▶ **Task item**
Each entry needs to be retyped exactly.

─── Provided records

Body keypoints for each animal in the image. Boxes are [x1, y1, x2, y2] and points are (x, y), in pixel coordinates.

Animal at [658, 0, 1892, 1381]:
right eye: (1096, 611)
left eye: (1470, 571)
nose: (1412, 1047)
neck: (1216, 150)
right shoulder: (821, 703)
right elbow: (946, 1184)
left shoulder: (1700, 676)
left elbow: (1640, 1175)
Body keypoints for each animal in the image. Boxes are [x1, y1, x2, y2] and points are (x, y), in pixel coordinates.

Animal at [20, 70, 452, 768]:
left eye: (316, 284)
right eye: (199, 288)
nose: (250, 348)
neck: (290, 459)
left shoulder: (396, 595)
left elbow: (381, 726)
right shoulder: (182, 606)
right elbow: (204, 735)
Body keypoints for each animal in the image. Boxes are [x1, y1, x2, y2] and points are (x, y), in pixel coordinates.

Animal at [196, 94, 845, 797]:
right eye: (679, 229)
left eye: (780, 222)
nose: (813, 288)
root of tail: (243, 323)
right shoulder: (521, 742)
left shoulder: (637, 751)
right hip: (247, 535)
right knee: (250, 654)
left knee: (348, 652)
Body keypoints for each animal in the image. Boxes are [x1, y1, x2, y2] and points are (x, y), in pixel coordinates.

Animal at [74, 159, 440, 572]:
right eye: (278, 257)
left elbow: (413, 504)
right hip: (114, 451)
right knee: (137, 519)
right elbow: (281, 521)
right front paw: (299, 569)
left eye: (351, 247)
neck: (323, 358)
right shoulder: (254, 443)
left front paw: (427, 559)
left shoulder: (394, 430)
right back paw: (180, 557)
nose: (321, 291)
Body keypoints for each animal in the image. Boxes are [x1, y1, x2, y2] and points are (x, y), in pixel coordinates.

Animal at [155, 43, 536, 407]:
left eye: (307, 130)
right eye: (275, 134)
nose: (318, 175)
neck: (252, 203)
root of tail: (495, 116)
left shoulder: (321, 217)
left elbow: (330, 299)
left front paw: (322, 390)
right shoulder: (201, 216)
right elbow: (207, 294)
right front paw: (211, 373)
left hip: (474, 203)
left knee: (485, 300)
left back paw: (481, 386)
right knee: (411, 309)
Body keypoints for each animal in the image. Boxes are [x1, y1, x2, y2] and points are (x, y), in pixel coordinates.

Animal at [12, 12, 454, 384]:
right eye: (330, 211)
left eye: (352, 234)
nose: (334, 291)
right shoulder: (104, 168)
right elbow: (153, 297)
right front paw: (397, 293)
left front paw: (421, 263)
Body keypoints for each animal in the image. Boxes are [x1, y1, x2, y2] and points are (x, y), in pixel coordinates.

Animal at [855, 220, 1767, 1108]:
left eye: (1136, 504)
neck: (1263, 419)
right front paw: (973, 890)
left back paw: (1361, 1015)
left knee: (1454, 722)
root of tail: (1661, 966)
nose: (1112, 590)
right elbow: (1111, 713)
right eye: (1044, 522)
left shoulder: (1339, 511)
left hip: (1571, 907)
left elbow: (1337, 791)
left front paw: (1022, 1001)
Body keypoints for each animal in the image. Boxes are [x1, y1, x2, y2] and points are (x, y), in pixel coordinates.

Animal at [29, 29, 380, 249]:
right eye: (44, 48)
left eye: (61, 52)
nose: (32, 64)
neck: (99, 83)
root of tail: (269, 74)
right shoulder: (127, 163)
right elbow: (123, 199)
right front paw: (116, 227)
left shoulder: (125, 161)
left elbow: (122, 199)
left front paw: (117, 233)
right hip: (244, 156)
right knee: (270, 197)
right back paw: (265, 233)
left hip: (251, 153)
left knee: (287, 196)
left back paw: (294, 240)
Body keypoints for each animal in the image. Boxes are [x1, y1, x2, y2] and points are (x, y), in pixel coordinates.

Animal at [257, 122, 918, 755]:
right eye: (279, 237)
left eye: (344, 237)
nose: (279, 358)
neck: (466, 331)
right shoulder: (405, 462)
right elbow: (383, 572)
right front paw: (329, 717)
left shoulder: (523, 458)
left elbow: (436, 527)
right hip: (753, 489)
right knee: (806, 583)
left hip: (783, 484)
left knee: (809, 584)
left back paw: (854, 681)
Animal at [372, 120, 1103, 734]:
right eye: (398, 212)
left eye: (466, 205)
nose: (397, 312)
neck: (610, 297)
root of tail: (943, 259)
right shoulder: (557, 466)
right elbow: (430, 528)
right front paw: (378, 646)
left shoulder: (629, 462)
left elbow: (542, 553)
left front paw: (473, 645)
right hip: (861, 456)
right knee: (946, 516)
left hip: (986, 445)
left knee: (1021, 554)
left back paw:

──────

▶ **Exercise output**
Body keypoints for each animal in the image. Boxes are [x1, y1, x2, y2] and points are (x, y), in pixel coordinates.

Animal at [658, 0, 1892, 1381]:
right eye: (1096, 611)
left eye: (1470, 571)
nose: (1412, 1047)
neck: (1216, 150)
right shoulder: (821, 703)
right elbow: (946, 1184)
left shoulder: (1700, 676)
left elbow: (1640, 1175)
Body keypoints for each animal in the image. Boxes are [x1, y1, x2, y2] and points are (x, y), in pixel coordinates.

Animal at [20, 70, 452, 768]:
left eye: (316, 284)
right eye: (199, 288)
nose: (250, 348)
neck: (290, 459)
left shoulder: (396, 595)
left elbow: (381, 726)
right shoulder: (182, 606)
right elbow: (204, 735)
Body keypoints for each animal in the image. Boxes are [x1, y1, x2, y2] and points are (x, y), in pixel coordinates.

Animal at [196, 94, 845, 797]:
right eye: (679, 229)
left eye: (780, 222)
nose: (813, 288)
root of tail: (243, 323)
right shoulder: (521, 742)
left shoulder: (637, 751)
right hip: (247, 535)
right knee: (250, 654)
left knee: (348, 652)
Body keypoints for each animal in the image. Boxes are [x1, y1, x2, y2] and points are (x, y), in pixel coordinates.

Animal at [74, 159, 440, 572]:
right eye: (278, 257)
left elbow: (413, 504)
right hip: (114, 451)
right knee: (137, 519)
right elbow: (281, 521)
right front paw: (299, 569)
left eye: (351, 247)
neck: (323, 358)
right shoulder: (254, 443)
left front paw: (427, 559)
left shoulder: (394, 430)
right back paw: (180, 557)
nose: (321, 291)
Body keypoints for each animal in the image. Boxes are [x1, y1, x2, y2] and points are (x, y), in pixel coordinates.

Animal at [155, 43, 536, 407]:
left eye: (307, 130)
right eye: (275, 134)
nose: (318, 175)
neck: (252, 203)
root of tail: (495, 116)
left shoulder: (321, 217)
left elbow: (330, 299)
left front paw: (322, 390)
right shoulder: (201, 216)
right elbow: (207, 294)
right front paw: (211, 373)
left hip: (474, 203)
left knee: (485, 300)
left back paw: (481, 386)
right knee: (411, 309)
Body keypoints for each animal in the image. Boxes are [x1, y1, x2, y2] and points are (x, y), in pixel coordinates.

Animal at [12, 12, 454, 384]:
right eye: (330, 211)
left eye: (352, 234)
nose: (334, 291)
right shoulder: (104, 168)
right elbow: (153, 297)
right front paw: (397, 293)
left front paw: (421, 263)
Body keypoints for each animal in the image. Boxes are [x1, y1, x2, y2] and points are (x, y), in pixel coordinates.

Animal at [855, 220, 1767, 1108]:
left eye: (1136, 504)
neck: (1263, 419)
right front paw: (973, 890)
left back paw: (1361, 1015)
left knee: (1454, 722)
root of tail: (1661, 966)
nose: (1112, 590)
right elbow: (1111, 713)
right eye: (1044, 522)
left shoulder: (1339, 511)
left hip: (1571, 907)
left elbow: (1337, 791)
left front paw: (1022, 1001)
Body keypoints for each animal in the image. Boxes are [x1, y1, x2, y2] and points are (x, y), in pixel coordinates.

Animal at [29, 29, 380, 249]:
right eye: (44, 48)
left eye: (61, 52)
nose: (32, 64)
neck: (99, 83)
root of tail: (269, 74)
right shoulder: (127, 163)
right elbow: (123, 199)
right front paw: (116, 227)
left shoulder: (125, 161)
left elbow: (122, 199)
left front paw: (117, 233)
right hip: (244, 156)
right knee: (270, 197)
right back paw: (265, 233)
left hip: (251, 153)
left knee: (287, 196)
left back paw: (294, 240)
Body keypoints for each animal in the image. Boxes are [x1, y1, x2, y2] and points are (x, y), in pixel coordinates.

Animal at [257, 122, 918, 755]:
right eye: (279, 237)
left eye: (344, 237)
nose: (279, 358)
neck: (466, 331)
right shoulder: (405, 462)
right elbow: (383, 572)
right front paw: (329, 717)
left shoulder: (523, 458)
left elbow: (436, 527)
right hip: (753, 489)
right knee: (806, 583)
left hip: (783, 484)
left knee: (809, 584)
left back paw: (854, 681)
Animal at [372, 120, 1103, 734]:
right eye: (398, 212)
left eye: (466, 205)
nose: (397, 312)
neck: (610, 297)
root of tail: (943, 259)
right shoulder: (557, 466)
right elbow: (430, 528)
right front paw: (378, 646)
left shoulder: (629, 462)
left elbow: (542, 553)
left front paw: (473, 645)
right hip: (861, 456)
right knee: (946, 516)
left hip: (986, 445)
left knee: (1021, 554)
left back paw:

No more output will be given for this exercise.